Distance from Delhi: 3,384 km
Time difference: None
Following up on our humble success with the Padosi Post series we kicked off with Kathmandu, let’s turn the lens from the mountains straight down into the sea and a teardrop-shaped island.
Much like our own South Indian backyard, Sri Lanka’s millennials have been doing exceptionally well as tech entrepreneurs. They’ve carved their own niche amongst the diaspora elsewhere, but at ground level there is a realisation of being post-war children and artistic subcultures that try to make amends. Here’s a cool page to get you started on what’s happening at the surface.
1. Arty Musings
We’re not even entirely sure where Kala Pola fits in; it takes inspiration from the open-air fairs of Europe but has a lot more going on artistically. Imagine over 300 artists and sculptors congregated in one fair ground.
Another event that does the Sri Lankan capital proud is the Colombo Art Biennale, which is a perfect time to discover the city through curated walks and the who’s who of the youngest Sri Lankan artists.

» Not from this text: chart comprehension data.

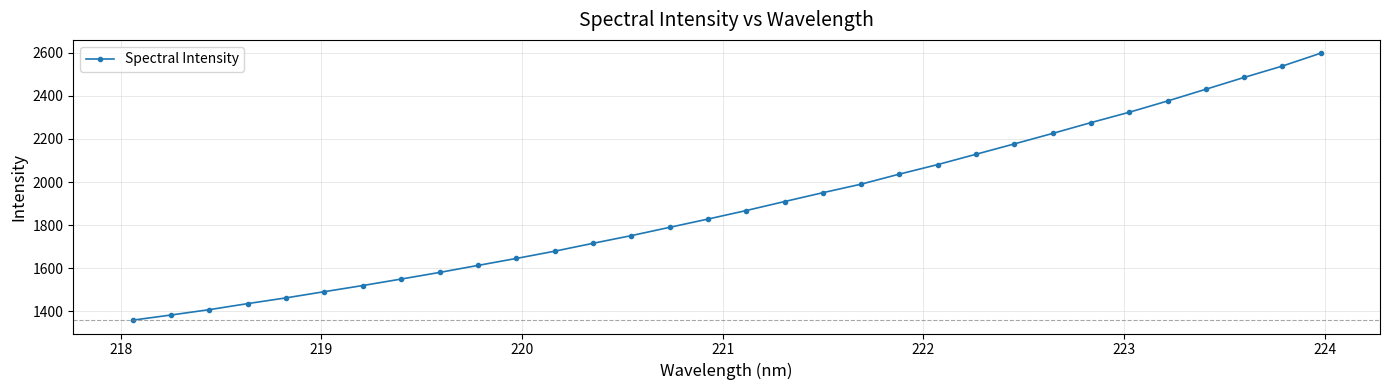

What is the maximum value shown in the chart?

2598.6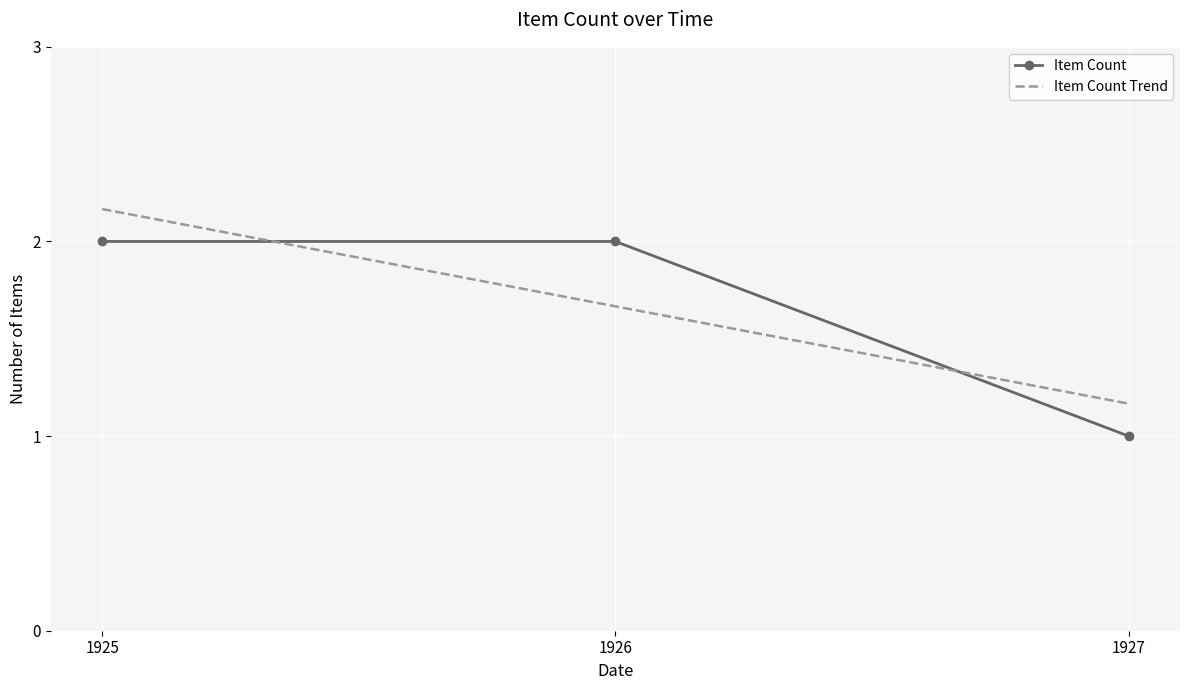

What is the sum of the Item Count Trend values at 1926 and 1927?

2.8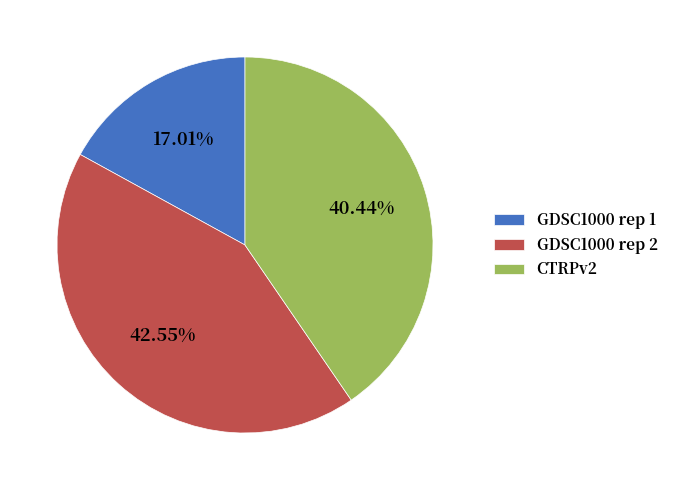

Does any single category account for the majority?

No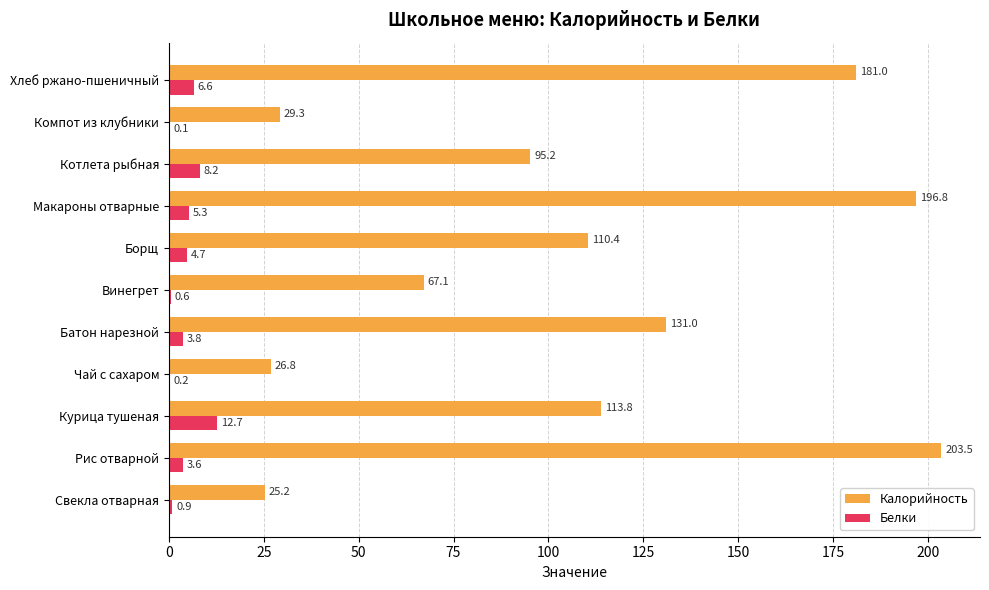

At which category is the sum across all series the highest?

Рис отварной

2. Musically Yours: Festival To Festival
Colombo has always liked its rock. Long before EDM arrived in the nightclubs, the city’s very first rock music festival was held in the 1970s. Some of the country’s best hard rock bands were formed in Colombo and the legacy still continues.
Festivals to watch out for include the annual heavy metal festival Maelstrom organised by the alternative Awn Radio, the Colombo Jazz Festival at Galle Face Hotel, and the Galle Music Festival is another that has wider appeal, and such a stellar line-up of diverse local musicians that you might even want to make a trip specially for it.
3. Literature: Spoken Out Loud
The city has a book fair worth reckoning; thousands show up at the annual Colombo International Book Fair. But what’s even more interesting is the spoken word scene.
Although relatively new, it has definitely picked up since a group called Colombo Poets started organising poetry slams. Poetry P’lau is another group that has regular meetups, and many of the poets who get up on stage have more restlessness and political awareness in their verse than your average millennial with a smartphone. These are the kind of grassroots level events that reveal more than the fancier Galle Literary Festival.
4. Getting Funny
You can’t take the jokes out. Nishant Ahmed, a 26-year-old copywriter who visited Colombo recently, came back impressed: “Sri Lankans are a hilarious lot. I remember getting sloshed at Rugby Club in Colombo Gymkhana and two of my Delhi friends tried getting aggressive with some locals. Instead of rightfully putting them back in place, those Colombo boys totally took the piss out of their Indian guests. And they did it so smartly we all hugged and parted ways in the night.”
Comedy is slowly but steadily beginning to go live across the city’s various coffee shops, and we look forward to some cool podcasts from these rising stars on the their side of the sea.